Search for History Clears Way for Future

Shephard holds an old newspaper photo of Colross, in the 1100 block of Oronoco Street where a 169-unit luxury condominium complex is planned on the 2.5-acre site.
Shephard holds an old newspaper photo of Colross, in the 1100 block of Oronoco Street where a 169-unit luxury condominium complex is planned on the 2.5-acre site. (Photos By Larry Morris -- The Washington Post)
By Leef Smith
Washington Post Staff Writer
Thursday, September 8, 2005

The backhoe arrived on Oronoco Street in Old Town at noon, rumbling into position atop a pile of dirt before tearing into the earth.

Soon crews will begin building a 169-unit luxury condominium complex on the 2.5-acre site in northwest Old Town. But the heavy equipment pushing dirt around the property last week was not there to shape the land's future. It was there to uncover the past.

It has been about 75 years since the historic mansion that once stood on the property was removed and shipped brick by brick to New Jersey, where it was restored. Although the house is gone, historians have records that trace in detail the physical evolution of the property long ago named Colross, as well as its previous owners -- merchants, city mayors and, perhaps most eminent among them, Thomson Mason, grandson of George Mason of Gunston Hall.

While that wealth of knowledge might have been enough to satisfy the historical curiosity of planners in other cities, it was not enough for officials in Alexandria, where historical preservation is a priority; the city employs a full-time archaeological staff, which runs the oldest and largest city-funded program of its kind in the nation.

So in March, a major excavation of the site was begun at the behest of the city, which believed the land had enough historical significance to merit a closer look before the complex was erected.

So far, the project's developer, Diamond Properties LLC, has paid a consultant about $100,000 to explore the land for historical artifacts and ensure that burial plots have been removed.
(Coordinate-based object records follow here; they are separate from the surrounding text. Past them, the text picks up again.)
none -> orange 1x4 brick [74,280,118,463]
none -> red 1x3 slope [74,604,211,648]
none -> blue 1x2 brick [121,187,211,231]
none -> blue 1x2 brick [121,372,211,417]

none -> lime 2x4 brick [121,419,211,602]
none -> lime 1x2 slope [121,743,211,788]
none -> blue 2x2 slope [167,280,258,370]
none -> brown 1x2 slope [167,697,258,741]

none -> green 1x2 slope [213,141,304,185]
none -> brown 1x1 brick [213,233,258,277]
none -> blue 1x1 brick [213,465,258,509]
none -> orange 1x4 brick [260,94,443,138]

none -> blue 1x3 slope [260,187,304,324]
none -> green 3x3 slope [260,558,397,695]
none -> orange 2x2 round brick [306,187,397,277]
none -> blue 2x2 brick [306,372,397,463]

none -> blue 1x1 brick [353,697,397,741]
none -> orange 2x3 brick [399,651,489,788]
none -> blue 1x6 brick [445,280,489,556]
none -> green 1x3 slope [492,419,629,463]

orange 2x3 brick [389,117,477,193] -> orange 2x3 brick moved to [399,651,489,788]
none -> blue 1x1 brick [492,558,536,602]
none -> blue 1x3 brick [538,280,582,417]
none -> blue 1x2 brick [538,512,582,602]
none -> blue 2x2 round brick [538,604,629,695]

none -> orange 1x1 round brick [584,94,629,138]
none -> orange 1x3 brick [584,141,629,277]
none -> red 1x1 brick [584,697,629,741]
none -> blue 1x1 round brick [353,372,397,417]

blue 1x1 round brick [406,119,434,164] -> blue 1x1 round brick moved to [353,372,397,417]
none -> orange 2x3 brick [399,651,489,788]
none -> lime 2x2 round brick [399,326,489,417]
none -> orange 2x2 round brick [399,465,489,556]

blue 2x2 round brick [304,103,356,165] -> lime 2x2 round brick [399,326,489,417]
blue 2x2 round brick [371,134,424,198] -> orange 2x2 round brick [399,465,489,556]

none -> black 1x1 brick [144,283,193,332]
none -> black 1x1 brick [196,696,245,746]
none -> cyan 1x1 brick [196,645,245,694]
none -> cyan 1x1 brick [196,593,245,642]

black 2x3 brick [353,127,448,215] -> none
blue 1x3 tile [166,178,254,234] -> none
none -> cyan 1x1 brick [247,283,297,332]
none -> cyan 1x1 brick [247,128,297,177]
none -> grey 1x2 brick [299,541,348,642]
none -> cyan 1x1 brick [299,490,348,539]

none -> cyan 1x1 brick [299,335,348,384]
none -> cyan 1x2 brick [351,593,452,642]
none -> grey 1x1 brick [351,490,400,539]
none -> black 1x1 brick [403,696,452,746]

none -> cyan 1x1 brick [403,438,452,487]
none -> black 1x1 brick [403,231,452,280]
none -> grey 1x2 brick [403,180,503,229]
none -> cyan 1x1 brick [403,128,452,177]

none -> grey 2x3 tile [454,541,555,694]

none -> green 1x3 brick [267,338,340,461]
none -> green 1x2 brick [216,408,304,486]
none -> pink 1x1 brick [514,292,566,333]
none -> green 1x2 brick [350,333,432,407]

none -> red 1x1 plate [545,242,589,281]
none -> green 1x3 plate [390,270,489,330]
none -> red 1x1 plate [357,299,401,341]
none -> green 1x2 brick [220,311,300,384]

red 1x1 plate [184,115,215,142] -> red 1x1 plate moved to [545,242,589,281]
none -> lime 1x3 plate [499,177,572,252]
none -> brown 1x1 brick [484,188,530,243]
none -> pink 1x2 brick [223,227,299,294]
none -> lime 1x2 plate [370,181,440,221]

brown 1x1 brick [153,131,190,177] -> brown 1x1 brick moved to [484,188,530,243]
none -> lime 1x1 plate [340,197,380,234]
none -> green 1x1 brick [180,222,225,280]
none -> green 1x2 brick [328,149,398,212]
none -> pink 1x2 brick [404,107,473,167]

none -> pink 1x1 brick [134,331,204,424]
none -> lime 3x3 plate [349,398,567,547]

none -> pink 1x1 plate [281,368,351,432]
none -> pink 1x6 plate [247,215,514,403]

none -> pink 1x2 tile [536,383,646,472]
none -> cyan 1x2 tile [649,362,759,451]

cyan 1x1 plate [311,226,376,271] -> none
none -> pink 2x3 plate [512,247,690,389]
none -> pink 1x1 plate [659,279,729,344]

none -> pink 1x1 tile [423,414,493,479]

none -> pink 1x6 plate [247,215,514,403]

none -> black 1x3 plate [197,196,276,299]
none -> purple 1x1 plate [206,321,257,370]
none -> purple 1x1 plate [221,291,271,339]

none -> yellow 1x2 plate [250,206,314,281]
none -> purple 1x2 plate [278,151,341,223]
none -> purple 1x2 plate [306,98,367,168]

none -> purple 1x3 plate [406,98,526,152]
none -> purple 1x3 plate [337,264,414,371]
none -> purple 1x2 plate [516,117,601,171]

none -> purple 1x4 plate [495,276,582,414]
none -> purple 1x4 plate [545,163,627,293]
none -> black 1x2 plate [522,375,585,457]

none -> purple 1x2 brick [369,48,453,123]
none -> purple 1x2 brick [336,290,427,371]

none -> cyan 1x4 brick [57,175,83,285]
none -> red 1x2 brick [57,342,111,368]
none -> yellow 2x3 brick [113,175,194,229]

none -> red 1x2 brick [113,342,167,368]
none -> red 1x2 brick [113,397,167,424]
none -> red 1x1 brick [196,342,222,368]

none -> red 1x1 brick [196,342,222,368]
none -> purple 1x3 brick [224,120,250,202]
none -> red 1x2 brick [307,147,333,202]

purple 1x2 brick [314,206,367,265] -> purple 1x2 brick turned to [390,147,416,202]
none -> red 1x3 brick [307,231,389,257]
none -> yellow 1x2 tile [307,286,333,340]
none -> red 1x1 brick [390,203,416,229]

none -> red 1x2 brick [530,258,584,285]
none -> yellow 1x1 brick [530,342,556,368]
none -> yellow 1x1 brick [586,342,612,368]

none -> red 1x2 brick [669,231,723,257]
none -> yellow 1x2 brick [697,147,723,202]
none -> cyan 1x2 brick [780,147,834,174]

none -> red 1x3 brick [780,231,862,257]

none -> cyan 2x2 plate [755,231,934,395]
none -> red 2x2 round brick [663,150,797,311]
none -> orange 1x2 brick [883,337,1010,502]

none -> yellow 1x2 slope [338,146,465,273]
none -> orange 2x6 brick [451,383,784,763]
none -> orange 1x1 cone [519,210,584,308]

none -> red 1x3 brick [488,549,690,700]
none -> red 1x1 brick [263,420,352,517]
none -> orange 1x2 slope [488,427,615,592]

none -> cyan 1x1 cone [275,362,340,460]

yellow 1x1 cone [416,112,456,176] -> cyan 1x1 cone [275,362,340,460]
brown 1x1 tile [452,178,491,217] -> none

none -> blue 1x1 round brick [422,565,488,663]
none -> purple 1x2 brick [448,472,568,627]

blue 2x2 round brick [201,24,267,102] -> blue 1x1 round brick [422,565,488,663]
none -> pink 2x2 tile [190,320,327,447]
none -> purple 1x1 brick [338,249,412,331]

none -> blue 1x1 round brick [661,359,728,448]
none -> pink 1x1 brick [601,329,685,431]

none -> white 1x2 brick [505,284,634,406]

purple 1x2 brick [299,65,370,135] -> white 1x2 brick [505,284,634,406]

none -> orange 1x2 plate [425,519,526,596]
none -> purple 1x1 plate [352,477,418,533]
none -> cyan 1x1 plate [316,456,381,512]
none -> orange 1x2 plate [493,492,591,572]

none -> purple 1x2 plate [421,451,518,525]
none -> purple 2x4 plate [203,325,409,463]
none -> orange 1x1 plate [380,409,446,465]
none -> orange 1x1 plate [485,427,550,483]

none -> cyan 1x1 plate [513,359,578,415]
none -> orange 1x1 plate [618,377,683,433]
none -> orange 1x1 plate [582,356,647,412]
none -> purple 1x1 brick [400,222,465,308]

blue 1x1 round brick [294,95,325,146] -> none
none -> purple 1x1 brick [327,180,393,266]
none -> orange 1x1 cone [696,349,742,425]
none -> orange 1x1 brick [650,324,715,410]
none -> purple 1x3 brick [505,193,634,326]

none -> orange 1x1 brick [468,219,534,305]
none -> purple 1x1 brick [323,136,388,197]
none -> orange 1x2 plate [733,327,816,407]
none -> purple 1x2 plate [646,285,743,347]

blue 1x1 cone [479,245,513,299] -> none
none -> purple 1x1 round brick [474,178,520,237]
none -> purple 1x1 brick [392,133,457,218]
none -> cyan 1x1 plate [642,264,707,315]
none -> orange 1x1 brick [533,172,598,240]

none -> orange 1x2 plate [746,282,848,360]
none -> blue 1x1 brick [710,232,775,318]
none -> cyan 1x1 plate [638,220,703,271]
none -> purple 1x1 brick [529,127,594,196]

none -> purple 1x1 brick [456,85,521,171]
While not much has been recovered in the way of artifacts, historians say the long dig has given them a clearer view of life on Colross. For example, they discovered an underground cistern that served as a water-filtration system, and evidence that slaves, known to have been kept at the property, lived in outbuildings on the land.

The fact-finding mission is more than just a kind gesture on the developer's part, it's a city zoning requirement.

In 1989, city leaders passed an archaeological protection ordinance to safeguard the city's history from ground-disturbing excavations. Alexandria is one of a few cities nationwide to have such legislation, which requires that construction sites of a certain size and in certain parts of the city be examined before building begins.

Sometimes the inspections are brief. Other times they involve months of digging, as is the case at Colross, where the developer hired R. Christopher Goodwin & Associates Inc. of Frederick, a cultural resource management firm, to conduct the archaeological review.

While the ordinance does not stop developers from building new structures, it does prevent a site with historical significance from being overrun by bulldozers before it can be examined for artifacts.

"A lot of developers view [the cost of archaeology] just as something they have to add on" to the project, said Steven J. Shephard, assistant city archaeologist. "It's not that they're happy about the extra expense, but when they build in Old Town, they know it is part of the process."